WRITTEN INSTRUCTION:
Starting with the first line of the material below, retype each line unchanged, and stop after the line that contains "family: Parulidae".

___ SUPPLIED MATERIAL

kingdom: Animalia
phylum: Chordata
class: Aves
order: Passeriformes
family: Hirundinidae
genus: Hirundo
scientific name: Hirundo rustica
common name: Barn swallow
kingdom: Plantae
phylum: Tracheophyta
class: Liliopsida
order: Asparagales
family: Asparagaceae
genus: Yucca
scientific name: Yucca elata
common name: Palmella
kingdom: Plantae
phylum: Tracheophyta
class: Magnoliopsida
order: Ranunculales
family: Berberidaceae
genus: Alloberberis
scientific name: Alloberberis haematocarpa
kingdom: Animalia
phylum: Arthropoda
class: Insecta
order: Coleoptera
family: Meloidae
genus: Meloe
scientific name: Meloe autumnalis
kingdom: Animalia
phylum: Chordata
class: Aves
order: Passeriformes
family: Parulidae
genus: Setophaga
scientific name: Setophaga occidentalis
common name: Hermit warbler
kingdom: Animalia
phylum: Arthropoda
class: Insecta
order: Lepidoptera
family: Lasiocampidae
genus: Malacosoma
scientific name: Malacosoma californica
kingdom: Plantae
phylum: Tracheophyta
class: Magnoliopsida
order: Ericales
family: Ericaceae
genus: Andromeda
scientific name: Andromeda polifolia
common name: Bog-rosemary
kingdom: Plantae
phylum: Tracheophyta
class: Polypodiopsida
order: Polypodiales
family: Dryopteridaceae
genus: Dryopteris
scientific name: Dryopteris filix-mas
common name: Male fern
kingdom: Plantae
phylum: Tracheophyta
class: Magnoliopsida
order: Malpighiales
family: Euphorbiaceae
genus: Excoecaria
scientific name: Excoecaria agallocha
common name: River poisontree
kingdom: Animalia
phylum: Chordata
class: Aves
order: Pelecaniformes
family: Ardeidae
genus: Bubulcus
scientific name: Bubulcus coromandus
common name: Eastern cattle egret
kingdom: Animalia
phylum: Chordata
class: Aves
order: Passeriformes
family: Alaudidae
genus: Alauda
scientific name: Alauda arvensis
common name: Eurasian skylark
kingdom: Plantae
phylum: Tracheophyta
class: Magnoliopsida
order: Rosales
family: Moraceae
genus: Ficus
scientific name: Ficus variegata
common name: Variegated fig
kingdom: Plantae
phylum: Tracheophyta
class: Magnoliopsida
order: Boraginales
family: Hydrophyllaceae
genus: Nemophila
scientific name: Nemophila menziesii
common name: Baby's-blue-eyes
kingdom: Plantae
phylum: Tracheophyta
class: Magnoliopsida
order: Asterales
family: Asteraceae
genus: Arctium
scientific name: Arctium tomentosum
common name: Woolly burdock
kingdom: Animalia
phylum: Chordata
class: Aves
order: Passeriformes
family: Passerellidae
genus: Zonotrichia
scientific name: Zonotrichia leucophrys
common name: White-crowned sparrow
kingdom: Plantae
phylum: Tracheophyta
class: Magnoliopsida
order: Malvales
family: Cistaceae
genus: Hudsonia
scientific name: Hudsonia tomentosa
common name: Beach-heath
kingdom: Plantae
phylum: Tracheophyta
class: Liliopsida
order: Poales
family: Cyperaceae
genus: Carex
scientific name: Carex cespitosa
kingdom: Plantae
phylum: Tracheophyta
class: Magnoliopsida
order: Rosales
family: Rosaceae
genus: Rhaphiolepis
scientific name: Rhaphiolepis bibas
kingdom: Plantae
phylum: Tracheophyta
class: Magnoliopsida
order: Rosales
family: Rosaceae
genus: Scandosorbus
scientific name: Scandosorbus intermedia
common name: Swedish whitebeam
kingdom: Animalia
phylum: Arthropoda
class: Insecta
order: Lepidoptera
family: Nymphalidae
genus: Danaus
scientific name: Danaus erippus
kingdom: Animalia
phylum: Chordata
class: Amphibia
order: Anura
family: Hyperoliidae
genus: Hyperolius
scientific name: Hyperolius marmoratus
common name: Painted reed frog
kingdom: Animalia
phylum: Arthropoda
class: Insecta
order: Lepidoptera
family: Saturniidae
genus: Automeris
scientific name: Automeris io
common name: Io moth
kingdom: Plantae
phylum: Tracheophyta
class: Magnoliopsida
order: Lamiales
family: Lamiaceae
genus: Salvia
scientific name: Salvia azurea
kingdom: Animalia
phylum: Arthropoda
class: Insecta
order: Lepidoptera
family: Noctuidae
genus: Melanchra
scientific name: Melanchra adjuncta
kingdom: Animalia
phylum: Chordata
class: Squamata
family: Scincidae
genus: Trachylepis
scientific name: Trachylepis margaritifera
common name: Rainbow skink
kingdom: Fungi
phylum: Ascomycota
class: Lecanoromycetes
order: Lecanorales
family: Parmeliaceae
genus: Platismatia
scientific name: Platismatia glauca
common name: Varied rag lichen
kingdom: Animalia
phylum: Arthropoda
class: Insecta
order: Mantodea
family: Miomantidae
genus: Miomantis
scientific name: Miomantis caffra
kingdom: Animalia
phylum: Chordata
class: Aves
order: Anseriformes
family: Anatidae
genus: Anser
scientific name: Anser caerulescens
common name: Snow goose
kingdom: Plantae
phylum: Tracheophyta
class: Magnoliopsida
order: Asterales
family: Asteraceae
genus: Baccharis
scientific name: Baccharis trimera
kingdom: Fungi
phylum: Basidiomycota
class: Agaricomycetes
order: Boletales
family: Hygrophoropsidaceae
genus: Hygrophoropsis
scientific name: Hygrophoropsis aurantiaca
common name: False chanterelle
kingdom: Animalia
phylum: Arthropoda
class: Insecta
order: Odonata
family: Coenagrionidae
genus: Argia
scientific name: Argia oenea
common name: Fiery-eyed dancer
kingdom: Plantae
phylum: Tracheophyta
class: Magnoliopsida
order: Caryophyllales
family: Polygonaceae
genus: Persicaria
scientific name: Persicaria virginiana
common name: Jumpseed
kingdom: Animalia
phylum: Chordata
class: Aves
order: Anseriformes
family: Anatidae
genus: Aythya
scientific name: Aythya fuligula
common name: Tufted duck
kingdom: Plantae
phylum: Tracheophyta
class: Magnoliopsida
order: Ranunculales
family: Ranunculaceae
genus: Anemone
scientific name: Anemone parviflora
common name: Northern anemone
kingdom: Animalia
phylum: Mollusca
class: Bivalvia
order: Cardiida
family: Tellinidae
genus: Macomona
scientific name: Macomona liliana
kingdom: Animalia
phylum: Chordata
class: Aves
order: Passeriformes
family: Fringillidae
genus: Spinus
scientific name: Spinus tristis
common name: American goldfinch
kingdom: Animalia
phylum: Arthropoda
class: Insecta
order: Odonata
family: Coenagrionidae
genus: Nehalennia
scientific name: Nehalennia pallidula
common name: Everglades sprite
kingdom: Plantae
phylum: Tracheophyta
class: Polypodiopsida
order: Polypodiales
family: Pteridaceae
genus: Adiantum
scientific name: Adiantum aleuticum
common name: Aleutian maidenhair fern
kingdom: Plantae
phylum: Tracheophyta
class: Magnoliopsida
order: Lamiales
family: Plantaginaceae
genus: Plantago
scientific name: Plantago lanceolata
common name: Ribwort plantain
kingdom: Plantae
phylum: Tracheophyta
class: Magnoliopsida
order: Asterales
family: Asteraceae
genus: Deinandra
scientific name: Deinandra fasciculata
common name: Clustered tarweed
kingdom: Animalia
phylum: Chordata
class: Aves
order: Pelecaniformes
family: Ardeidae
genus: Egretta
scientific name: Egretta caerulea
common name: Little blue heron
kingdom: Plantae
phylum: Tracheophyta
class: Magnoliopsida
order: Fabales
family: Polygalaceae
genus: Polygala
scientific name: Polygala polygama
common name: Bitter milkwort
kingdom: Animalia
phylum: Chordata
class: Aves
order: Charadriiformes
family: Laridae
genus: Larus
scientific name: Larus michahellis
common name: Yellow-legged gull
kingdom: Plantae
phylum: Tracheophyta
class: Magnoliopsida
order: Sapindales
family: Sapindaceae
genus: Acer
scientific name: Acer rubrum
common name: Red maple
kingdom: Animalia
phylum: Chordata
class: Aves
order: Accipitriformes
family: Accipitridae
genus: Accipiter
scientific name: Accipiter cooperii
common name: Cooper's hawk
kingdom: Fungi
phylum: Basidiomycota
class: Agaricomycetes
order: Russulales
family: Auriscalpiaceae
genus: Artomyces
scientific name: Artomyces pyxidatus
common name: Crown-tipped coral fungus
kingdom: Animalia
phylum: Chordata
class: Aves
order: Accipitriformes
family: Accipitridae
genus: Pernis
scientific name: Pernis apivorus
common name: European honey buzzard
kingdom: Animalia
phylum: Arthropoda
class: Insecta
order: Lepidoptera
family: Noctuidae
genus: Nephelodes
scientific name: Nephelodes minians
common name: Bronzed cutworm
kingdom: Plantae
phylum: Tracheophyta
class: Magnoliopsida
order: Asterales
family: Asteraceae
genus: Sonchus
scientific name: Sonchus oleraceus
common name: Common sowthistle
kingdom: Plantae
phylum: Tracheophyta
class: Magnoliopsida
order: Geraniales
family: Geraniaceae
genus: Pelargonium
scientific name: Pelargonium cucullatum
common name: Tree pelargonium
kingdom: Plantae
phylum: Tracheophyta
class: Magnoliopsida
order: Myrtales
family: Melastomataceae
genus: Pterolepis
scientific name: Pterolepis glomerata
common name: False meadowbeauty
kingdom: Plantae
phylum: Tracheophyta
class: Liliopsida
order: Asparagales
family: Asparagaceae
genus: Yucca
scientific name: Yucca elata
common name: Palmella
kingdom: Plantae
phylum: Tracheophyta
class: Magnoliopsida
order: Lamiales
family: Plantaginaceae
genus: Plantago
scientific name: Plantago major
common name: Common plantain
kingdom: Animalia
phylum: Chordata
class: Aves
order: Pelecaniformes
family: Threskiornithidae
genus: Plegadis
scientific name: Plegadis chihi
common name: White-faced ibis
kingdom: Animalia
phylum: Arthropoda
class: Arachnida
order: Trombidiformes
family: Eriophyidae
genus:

______

SOLUTION:
kingdom: Animalia
phylum: Chordata
class: Aves
order: Passeriformes
family: Hirundinidae
genus: Hirundo
scientific name: Hirundo rustica
common name: Barn swallow
kingdom: Plantae
phylum: Tracheophyta
class: Liliopsida
order: Asparagales
family: Asparagaceae
genus: Yucca
scientific name: Yucca elata
common name: Palmella
kingdom: Plantae
phylum: Tracheophyta
class: Magnoliopsida
order: Ranunculales
family: Berberidaceae
genus: Alloberberis
scientific name: Alloberberis haematocarpa
kingdom: Animalia
phylum: Arthropoda
class: Insecta
order: Coleoptera
family: Meloidae
genus: Meloe
scientific name: Meloe autumnalis
kingdom: Animalia
phylum: Chordata
class: Aves
order: Passeriformes
family: Parulidae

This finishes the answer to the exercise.